J Infect Chemother. 2014 Oct;20(10):647-9. doi: 10.1016/j.jiac.2014.06.009. Epub 2014 Jul 19.
This report describes a fatal case Prototheca zopfii genotype 2 infection in an immunosuppressed patient. The patient was a 62-year-old housewife who presented general malaise in April 2011. Hairy cell leukemia was highly suspected. Chemotherapy was started because the patient developed severe pancytopenia in October 2011. Itraconazole capsules (100 mg/day) and trimethoprim (320 mg/day) plus sulfamethoxazole (1600 mg/day) combinations were orally administered for prophylaxis of fungal infections. Of BacT/ALERT 3D FA aerobic culture bottles and FN anaerobic culture bottles, only FA aerobic blood culture bottles produced positive reactions when the patient developed fever in January 2012. Gram-staining of blood culture bottles revealed Gram-negative elliptical sporangia. Culturing on Sabouraud dextrose agar produced smooth and creamy white, yeast-like colonies. Partial DNA sequences of the nuclear 18S rDNA and 28S rDNA D1/D2 domains of the isolated strain were identical to those of P. zopfii genotype 2. The MICs and minimal lethal concentrations of antifungals revealed that it was susceptible to amphotericin B and itraconazole. The patient died, at which time plasma (1 → 3)-β-D-glucan was positive (131 pg/mL).

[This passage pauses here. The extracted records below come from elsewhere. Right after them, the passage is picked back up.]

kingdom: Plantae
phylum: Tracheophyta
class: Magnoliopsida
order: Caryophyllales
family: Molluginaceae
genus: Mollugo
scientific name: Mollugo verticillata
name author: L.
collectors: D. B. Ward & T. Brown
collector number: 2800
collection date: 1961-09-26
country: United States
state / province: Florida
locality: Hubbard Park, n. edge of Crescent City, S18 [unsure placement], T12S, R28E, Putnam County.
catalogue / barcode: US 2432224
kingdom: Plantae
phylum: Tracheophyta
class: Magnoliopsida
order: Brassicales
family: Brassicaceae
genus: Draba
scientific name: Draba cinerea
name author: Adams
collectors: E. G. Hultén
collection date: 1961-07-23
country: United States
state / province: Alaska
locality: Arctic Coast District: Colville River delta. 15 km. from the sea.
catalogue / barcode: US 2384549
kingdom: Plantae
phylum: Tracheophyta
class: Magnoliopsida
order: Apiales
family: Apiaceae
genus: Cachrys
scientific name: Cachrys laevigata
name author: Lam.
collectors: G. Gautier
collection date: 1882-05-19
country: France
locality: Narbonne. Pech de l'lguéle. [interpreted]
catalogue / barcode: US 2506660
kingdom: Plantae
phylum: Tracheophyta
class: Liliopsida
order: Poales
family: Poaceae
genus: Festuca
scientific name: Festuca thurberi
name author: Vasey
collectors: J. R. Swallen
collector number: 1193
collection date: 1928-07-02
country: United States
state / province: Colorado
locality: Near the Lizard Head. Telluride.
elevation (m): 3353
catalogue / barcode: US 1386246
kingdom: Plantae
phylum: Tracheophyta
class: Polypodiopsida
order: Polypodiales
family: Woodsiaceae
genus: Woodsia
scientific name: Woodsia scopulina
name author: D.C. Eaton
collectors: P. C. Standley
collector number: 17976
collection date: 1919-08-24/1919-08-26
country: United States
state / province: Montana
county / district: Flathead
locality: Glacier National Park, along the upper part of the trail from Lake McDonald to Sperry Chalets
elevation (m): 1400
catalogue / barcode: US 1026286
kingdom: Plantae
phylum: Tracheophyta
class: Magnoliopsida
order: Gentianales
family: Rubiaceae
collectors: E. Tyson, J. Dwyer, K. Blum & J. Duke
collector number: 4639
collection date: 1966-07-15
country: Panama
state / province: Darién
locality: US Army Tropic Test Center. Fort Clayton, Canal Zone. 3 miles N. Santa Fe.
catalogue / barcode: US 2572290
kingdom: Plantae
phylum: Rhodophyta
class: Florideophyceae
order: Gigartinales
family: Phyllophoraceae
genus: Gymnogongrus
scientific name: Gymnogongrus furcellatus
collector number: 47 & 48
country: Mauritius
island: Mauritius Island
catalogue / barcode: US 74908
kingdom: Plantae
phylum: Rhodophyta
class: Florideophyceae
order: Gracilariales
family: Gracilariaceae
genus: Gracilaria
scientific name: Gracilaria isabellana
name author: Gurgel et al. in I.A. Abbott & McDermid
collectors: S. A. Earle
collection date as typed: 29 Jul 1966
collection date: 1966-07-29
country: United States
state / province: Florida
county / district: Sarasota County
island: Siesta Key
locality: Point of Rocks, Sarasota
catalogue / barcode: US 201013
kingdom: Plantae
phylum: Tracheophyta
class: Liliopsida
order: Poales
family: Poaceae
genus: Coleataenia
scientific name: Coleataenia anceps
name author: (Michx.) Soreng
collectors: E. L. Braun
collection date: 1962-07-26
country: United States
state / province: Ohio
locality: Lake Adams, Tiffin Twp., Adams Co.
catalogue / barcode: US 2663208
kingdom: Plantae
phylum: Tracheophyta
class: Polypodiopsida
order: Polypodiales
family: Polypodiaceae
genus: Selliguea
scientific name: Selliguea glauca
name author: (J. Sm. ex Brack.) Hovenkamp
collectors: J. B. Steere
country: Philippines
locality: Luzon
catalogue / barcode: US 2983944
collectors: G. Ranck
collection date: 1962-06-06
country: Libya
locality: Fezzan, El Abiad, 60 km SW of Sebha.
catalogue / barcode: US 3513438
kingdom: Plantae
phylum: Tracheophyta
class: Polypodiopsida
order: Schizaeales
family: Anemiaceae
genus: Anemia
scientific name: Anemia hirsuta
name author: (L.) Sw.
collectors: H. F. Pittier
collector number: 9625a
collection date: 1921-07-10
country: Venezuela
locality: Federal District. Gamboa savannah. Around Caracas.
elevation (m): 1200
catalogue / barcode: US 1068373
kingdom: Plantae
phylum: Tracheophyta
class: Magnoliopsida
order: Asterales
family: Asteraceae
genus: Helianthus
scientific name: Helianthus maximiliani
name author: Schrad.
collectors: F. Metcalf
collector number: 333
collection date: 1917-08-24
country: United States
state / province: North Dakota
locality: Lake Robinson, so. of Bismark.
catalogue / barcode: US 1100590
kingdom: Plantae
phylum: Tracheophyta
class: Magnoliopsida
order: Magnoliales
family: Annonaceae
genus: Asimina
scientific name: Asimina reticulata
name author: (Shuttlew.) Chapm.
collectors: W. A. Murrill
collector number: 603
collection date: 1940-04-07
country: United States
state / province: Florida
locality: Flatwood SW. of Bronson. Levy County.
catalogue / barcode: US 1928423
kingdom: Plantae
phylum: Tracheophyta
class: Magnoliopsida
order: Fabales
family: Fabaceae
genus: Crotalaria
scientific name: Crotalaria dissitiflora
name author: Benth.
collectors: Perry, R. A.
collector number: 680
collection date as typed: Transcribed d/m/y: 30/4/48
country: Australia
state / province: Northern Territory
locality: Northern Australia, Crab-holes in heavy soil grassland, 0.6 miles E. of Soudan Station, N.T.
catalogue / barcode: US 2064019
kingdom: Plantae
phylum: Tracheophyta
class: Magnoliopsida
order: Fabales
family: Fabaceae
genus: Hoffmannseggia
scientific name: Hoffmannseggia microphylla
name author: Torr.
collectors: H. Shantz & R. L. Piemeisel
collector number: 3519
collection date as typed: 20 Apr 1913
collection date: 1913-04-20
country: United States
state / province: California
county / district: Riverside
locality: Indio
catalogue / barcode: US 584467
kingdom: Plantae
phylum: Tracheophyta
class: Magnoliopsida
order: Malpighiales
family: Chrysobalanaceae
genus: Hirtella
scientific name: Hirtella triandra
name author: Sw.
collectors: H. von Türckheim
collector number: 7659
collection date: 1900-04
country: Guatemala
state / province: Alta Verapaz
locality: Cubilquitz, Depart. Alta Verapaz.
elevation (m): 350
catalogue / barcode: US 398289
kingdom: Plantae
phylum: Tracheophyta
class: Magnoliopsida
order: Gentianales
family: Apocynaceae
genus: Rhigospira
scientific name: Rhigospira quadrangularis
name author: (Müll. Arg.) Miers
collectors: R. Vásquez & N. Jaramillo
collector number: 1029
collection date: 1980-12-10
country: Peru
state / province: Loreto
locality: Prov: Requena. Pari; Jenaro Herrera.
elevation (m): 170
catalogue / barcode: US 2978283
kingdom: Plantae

本报告描述了一例免疫抑制患者由 Prototheca zopfii 基因型 2 引起的致死性感染。患者为 62 岁家庭主妇,于 2011 年 4 月出现全身不适。高度怀疑为毛细胞白血病。2011 年 10 月患者出现严重全血细胞减少症,开始化疗。因患者发生严重的真菌感染,给予口服伊曲康唑胶囊(100mg/天)和复方磺胺甲噁唑(1600mg/天)加甲氧苄啶(320mg/天)预防真菌感染。当患者于 2012 年 1 月发热时,BacT/ALERT 3D FA 需氧培养瓶和 FN 厌氧培养瓶中仅 FA 需氧血培养瓶产生阳性反应。血培养瓶革兰氏染色显示革兰阴性椭圆形孢子囊。在沙氏葡萄糖琼脂上培养产生光滑、奶油状白色、酵母样菌落。分离株的核 18S rDNA 和 28S rDNA D1/D2 区的部分 DNA 序列与 Prototheca zopfii 基因型 2 完全相同。抗真菌药物的 MIC 和最小致死浓度表明该菌对两性霉素 B 和伊曲康唑敏感。患者死亡时,血浆(1→3)-β-D-葡聚糖阳性(131pg/mL)。